(Given records)
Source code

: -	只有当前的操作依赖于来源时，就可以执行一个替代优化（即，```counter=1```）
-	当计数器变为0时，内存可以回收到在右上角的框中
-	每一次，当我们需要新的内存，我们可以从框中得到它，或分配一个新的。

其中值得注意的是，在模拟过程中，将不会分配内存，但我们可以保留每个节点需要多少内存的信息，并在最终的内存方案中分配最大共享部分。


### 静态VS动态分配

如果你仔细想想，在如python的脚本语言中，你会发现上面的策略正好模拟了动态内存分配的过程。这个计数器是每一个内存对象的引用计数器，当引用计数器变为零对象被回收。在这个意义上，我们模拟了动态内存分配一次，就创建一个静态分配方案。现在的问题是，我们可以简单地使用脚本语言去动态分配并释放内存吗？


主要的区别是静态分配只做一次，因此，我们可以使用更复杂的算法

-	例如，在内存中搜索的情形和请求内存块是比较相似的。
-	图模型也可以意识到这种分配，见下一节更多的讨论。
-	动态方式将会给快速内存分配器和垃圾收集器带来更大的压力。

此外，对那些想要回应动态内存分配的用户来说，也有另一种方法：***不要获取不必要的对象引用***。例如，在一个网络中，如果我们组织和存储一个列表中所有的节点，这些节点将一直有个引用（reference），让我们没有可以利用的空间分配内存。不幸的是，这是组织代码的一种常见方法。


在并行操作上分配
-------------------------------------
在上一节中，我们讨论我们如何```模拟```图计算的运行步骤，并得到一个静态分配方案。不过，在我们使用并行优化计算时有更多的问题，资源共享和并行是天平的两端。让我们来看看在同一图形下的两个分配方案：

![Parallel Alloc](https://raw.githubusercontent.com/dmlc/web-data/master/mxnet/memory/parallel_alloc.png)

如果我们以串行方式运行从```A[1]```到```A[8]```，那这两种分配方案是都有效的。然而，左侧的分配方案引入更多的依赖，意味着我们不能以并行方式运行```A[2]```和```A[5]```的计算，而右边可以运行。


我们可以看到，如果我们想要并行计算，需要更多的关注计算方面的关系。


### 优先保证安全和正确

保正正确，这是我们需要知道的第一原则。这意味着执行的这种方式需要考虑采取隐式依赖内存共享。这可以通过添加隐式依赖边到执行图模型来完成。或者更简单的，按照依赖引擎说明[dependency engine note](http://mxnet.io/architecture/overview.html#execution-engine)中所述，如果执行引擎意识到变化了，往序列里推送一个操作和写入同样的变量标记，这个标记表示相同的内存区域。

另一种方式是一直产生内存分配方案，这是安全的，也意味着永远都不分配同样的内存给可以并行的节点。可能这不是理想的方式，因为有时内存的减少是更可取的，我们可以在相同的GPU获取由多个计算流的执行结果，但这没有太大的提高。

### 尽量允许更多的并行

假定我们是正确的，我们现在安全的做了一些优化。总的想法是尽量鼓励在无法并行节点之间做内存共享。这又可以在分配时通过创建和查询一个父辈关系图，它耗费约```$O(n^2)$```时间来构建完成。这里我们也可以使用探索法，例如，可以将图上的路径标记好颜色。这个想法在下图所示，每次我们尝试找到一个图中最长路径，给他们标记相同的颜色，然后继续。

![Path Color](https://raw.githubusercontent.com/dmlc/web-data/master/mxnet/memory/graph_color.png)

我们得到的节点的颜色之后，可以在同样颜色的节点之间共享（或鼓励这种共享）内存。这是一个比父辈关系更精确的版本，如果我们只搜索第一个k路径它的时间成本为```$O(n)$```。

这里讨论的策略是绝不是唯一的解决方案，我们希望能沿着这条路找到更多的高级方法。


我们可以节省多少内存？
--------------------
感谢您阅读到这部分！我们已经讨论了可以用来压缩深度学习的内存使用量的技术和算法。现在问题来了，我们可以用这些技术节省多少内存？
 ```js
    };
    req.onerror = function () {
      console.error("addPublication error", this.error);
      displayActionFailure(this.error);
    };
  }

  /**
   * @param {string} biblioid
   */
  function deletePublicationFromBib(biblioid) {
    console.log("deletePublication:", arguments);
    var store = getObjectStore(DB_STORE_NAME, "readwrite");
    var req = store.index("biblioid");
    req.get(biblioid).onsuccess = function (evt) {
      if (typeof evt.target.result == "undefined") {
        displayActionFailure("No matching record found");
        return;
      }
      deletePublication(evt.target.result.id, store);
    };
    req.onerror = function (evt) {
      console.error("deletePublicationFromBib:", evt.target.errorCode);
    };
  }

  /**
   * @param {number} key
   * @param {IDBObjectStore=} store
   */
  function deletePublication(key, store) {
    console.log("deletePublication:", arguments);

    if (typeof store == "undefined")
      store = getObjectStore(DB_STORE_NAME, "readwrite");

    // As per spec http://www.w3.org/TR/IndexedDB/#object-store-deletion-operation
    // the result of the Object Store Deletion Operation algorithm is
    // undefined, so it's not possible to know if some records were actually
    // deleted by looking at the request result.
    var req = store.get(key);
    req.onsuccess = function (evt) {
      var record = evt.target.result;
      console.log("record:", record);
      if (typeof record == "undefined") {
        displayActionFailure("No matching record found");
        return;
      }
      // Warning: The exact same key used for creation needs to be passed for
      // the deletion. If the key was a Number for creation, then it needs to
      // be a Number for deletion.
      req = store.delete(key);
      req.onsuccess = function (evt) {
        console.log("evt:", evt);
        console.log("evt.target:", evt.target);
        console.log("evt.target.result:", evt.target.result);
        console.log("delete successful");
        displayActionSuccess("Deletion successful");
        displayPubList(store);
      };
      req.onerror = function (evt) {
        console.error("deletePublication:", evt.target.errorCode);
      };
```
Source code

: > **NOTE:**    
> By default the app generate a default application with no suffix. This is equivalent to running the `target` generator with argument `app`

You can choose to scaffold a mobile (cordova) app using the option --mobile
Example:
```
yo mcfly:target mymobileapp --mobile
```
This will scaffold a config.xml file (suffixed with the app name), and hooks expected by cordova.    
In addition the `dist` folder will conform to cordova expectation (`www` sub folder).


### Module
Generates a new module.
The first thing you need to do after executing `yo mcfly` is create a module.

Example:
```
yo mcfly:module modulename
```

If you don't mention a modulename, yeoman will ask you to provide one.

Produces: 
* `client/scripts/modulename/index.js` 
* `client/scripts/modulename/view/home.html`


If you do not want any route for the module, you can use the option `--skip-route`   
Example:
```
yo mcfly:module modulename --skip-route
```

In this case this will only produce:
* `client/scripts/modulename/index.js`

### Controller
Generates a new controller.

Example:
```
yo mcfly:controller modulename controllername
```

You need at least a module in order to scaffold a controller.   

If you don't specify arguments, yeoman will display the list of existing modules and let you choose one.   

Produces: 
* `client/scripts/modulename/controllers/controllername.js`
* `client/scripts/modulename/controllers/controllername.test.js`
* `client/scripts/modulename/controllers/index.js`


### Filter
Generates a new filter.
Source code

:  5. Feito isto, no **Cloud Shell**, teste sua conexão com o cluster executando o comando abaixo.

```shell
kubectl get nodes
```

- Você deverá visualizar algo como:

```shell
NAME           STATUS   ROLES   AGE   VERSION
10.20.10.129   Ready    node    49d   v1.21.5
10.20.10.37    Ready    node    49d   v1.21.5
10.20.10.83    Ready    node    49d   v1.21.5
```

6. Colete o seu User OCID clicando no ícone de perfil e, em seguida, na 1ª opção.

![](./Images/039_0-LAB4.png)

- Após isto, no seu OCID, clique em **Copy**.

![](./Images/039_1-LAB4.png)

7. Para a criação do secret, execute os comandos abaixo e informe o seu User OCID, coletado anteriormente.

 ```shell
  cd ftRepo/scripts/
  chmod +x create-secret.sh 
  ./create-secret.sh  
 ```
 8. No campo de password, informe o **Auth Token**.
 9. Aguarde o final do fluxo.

(To do) Among the entries, how many lines include the string "scripts"? Please reply with only the number.

(Result of this exercise) 7